_Instructions for the task_.
Before you reproduce the entries that follow, strip out any image they contain and keep the rest exact.

Plain-text engineering files:

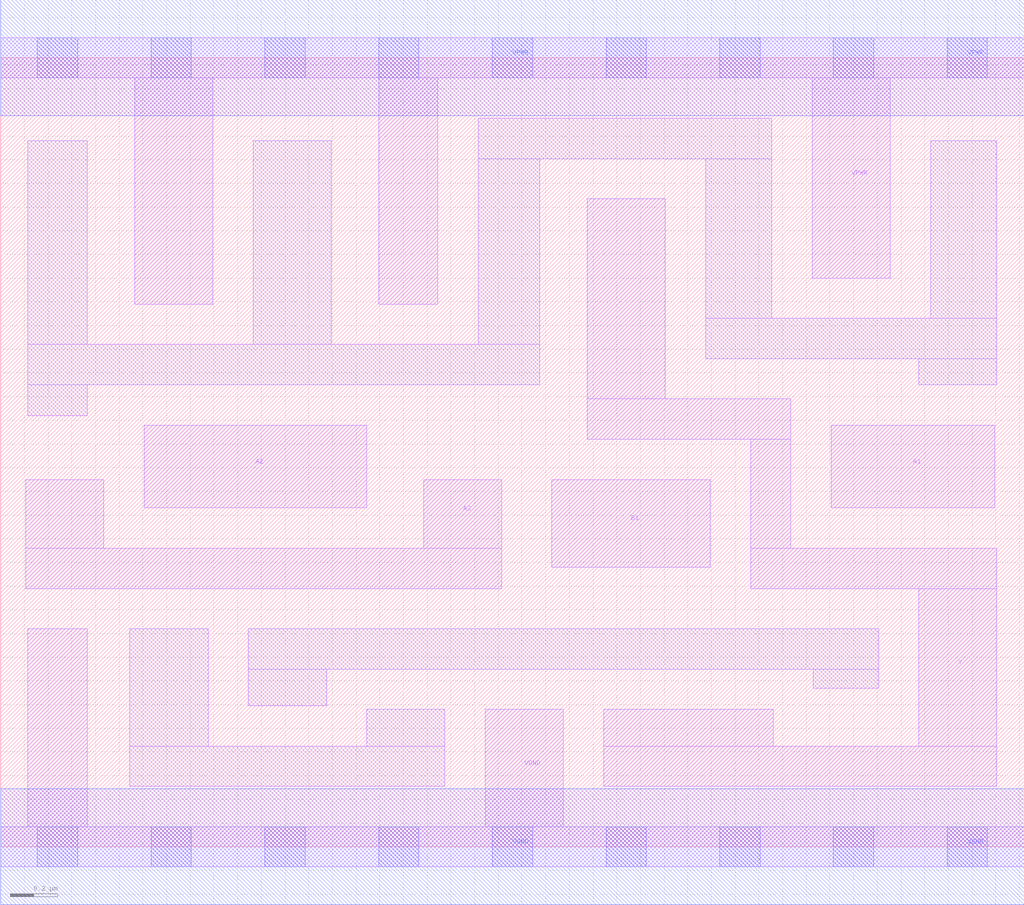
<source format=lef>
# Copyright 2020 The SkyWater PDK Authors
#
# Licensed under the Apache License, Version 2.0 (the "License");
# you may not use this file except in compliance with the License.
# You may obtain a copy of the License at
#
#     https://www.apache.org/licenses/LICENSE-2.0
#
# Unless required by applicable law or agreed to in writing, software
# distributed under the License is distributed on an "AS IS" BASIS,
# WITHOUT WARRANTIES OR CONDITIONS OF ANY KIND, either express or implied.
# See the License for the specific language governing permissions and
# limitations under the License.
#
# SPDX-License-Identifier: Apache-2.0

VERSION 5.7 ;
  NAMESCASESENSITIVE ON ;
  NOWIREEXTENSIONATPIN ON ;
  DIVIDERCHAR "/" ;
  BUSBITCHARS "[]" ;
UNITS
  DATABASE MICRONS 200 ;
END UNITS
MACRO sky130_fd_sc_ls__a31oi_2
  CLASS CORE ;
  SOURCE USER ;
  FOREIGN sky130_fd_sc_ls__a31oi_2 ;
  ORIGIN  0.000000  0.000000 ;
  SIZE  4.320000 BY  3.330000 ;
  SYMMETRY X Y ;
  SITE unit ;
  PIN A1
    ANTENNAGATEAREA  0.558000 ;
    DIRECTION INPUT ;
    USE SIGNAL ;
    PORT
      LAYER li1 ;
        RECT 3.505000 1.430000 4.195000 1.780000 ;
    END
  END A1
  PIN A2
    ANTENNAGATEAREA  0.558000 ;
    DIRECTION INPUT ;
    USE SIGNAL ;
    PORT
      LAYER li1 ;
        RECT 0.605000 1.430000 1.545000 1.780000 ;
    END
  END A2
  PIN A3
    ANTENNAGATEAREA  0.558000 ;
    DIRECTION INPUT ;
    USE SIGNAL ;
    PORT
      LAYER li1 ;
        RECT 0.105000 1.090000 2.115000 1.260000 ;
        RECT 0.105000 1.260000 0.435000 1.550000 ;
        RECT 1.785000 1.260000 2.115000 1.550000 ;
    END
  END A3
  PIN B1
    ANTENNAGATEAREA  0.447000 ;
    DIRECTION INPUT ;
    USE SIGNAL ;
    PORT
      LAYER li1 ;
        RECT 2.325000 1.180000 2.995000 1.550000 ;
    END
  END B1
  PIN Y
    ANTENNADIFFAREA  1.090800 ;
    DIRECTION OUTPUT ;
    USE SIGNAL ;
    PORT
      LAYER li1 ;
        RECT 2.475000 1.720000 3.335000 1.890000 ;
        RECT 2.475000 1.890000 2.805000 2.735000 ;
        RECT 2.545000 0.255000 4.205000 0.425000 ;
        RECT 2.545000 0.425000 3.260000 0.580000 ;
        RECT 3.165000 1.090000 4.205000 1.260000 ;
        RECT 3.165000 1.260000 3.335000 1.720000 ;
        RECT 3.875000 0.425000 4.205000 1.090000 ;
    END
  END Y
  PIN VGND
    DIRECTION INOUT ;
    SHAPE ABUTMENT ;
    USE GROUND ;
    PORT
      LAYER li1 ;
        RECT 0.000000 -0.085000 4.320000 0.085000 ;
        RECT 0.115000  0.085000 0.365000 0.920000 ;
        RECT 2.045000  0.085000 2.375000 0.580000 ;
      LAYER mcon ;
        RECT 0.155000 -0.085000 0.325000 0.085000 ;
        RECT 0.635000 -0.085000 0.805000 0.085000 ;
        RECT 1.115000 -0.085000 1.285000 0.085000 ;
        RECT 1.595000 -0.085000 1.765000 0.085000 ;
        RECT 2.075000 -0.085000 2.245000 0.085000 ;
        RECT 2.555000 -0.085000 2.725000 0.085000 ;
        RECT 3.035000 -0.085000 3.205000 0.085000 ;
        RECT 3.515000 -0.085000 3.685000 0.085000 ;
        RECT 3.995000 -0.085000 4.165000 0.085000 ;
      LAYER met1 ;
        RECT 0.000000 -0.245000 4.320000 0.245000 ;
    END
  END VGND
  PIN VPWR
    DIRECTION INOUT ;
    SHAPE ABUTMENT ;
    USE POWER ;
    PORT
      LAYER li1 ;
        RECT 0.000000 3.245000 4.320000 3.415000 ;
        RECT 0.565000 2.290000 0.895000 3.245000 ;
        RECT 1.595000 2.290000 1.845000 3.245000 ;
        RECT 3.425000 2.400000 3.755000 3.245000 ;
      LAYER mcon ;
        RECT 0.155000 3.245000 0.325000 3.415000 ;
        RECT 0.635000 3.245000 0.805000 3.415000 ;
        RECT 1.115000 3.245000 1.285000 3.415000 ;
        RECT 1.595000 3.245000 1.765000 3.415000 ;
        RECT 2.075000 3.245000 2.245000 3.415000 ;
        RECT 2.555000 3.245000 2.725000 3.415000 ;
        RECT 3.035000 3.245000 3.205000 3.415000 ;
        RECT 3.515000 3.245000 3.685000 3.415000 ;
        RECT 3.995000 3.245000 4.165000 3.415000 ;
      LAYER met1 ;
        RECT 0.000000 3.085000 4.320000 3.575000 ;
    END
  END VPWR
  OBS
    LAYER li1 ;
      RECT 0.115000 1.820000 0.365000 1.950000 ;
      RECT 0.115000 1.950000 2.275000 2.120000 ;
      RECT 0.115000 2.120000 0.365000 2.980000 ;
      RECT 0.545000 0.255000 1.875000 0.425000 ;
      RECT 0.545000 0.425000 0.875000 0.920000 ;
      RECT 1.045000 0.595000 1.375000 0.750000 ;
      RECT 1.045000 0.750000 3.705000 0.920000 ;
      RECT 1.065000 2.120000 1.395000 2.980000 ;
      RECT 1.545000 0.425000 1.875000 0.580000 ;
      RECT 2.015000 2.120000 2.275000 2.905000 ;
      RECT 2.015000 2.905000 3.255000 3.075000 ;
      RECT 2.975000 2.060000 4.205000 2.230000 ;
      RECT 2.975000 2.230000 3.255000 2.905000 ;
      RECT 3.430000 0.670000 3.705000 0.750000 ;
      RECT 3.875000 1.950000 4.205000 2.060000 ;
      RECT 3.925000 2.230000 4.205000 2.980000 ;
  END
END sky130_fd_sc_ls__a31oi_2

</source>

_Answer section_.
<source format=lef>
# Copyright 2020 The SkyWater PDK Authors
#
# Licensed under the Apache License, Version 2.0 (the "License");
# you may not use this file except in compliance with the License.
# You may obtain a copy of the License at
#
#     https://www.apache.org/licenses/LICENSE-2.0
#
# Unless required by applicable law or agreed to in writing, software
# distributed under the License is distributed on an "AS IS" BASIS,
# WITHOUT WARRANTIES OR CONDITIONS OF ANY KIND, either express or implied.
# See the License for the specific language governing permissions and
# limitations under the License.
#
# SPDX-License-Identifier: Apache-2.0

VERSION 5.7 ;
  NAMESCASESENSITIVE ON ;
  NOWIREEXTENSIONATPIN ON ;
  DIVIDERCHAR "/" ;
  BUSBITCHARS "[]" ;
UNITS
  DATABASE MICRONS 200 ;
END UNITS
MACRO sky130_fd_sc_ls__a31oi_2
  CLASS CORE ;
  SOURCE USER ;
  FOREIGN sky130_fd_sc_ls__a31oi_2 ;
  ORIGIN  0.000000  0.000000 ;
  SIZE  4.320000 BY  3.330000 ;
  SYMMETRY X Y ;
  SITE unit ;
  PIN A1
    ANTENNAGATEAREA  0.558000 ;
    DIRECTION INPUT ;
    USE SIGNAL ;
    PORT
      LAYER li1 ;
        RECT 3.505000 1.430000 4.195000 1.780000 ;
    END
  END A1
  PIN A2
    ANTENNAGATEAREA  0.558000 ;
    DIRECTION INPUT ;
    USE SIGNAL ;
    PORT
      LAYER li1 ;
        RECT 0.605000 1.430000 1.545000 1.780000 ;
    END
  END A2
  PIN A3
    ANTENNAGATEAREA  0.558000 ;
    DIRECTION INPUT ;
    USE SIGNAL ;
    PORT
      LAYER li1 ;
        RECT 0.105000 1.090000 2.115000 1.260000 ;
        RECT 0.105000 1.260000 0.435000 1.550000 ;
        RECT 1.785000 1.260000 2.115000 1.550000 ;
    END
  END A3
  PIN B1
    ANTENNAGATEAREA  0.447000 ;
    DIRECTION INPUT ;
    USE SIGNAL ;
    PORT
      LAYER li1 ;
        RECT 2.325000 1.180000 2.995000 1.550000 ;
    END
  END B1
  PIN Y
    ANTENNADIFFAREA  1.090800 ;
    DIRECTION OUTPUT ;
    USE SIGNAL ;
    PORT
      LAYER li1 ;
        RECT 2.475000 1.720000 3.335000 1.890000 ;
        RECT 2.475000 1.890000 2.805000 2.735000 ;
        RECT 2.545000 0.255000 4.205000 0.425000 ;
        RECT 2.545000 0.425000 3.260000 0.580000 ;
        RECT 3.165000 1.090000 4.205000 1.260000 ;
        RECT 3.165000 1.260000 3.335000 1.720000 ;
        RECT 3.875000 0.425000 4.205000 1.090000 ;
    END
  END Y
  PIN VGND
    DIRECTION INOUT ;
    SHAPE ABUTMENT ;
    USE GROUND ;
    PORT
      LAYER li1 ;
        RECT 0.000000 -0.085000 4.320000 0.085000 ;
        RECT 0.115000  0.085000 0.365000 0.920000 ;
        RECT 2.045000  0.085000 2.375000 0.580000 ;
      LAYER mcon ;
        RECT 0.155000 -0.085000 0.325000 0.085000 ;
        RECT 0.635000 -0.085000 0.805000 0.085000 ;
        RECT 1.115000 -0.085000 1.285000 0.085000 ;
        RECT 1.595000 -0.085000 1.765000 0.085000 ;
        RECT 2.075000 -0.085000 2.245000 0.085000 ;
        RECT 2.555000 -0.085000 2.725000 0.085000 ;
        RECT 3.035000 -0.085000 3.205000 0.085000 ;
        RECT 3.515000 -0.085000 3.685000 0.085000 ;
        RECT 3.995000 -0.085000 4.165000 0.085000 ;
      LAYER met1 ;
        RECT 0.000000 -0.245000 4.320000 0.245000 ;
    END
  END VGND
  PIN VPWR
    DIRECTION INOUT ;
    SHAPE ABUTMENT ;
    USE POWER ;
    PORT
      LAYER li1 ;
        RECT 0.000000 3.245000 4.320000 3.415000 ;
        RECT 0.565000 2.290000 0.895000 3.245000 ;
        RECT 1.595000 2.290000 1.845000 3.245000 ;
        RECT 3.425000 2.400000 3.755000 3.245000 ;
      LAYER mcon ;
        RECT 0.155000 3.245000 0.325000 3.415000 ;
        RECT 0.635000 3.245000 0.805000 3.415000 ;
        RECT 1.115000 3.245000 1.285000 3.415000 ;
        RECT 1.595000 3.245000 1.765000 3.415000 ;
        RECT 2.075000 3.245000 2.245000 3.415000 ;
        RECT 2.555000 3.245000 2.725000 3.415000 ;
        RECT 3.035000 3.245000 3.205000 3.415000 ;
        RECT 3.515000 3.245000 3.685000 3.415000 ;
        RECT 3.995000 3.245000 4.165000 3.415000 ;
      LAYER met1 ;
        RECT 0.000000 3.085000 4.320000 3.575000 ;
    END
  END VPWR
  OBS
    LAYER li1 ;
      RECT 0.115000 1.820000 0.365000 1.950000 ;
      RECT 0.115000 1.950000 2.275000 2.120000 ;
      RECT 0.115000 2.120000 0.365000 2.980000 ;
      RECT 0.545000 0.255000 1.875000 0.425000 ;
      RECT 0.545000 0.425000 0.875000 0.920000 ;
      RECT 1.045000 0.595000 1.375000 0.750000 ;
      RECT 1.045000 0.750000 3.705000 0.920000 ;
      RECT 1.065000 2.120000 1.395000 2.980000 ;
      RECT 1.545000 0.425000 1.875000 0.580000 ;
      RECT 2.015000 2.120000 2.275000 2.905000 ;
      RECT 2.015000 2.905000 3.255000 3.075000 ;
      RECT 2.975000 2.060000 4.205000 2.230000 ;
      RECT 2.975000 2.230000 3.255000 2.905000 ;
      RECT 3.430000 0.670000 3.705000 0.750000 ;
      RECT 3.875000 1.950000 4.205000 2.060000 ;
      RECT 3.925000 2.230000 4.205000 2.980000 ;
  END
END sky130_fd_sc_ls__a31oi_2

</source>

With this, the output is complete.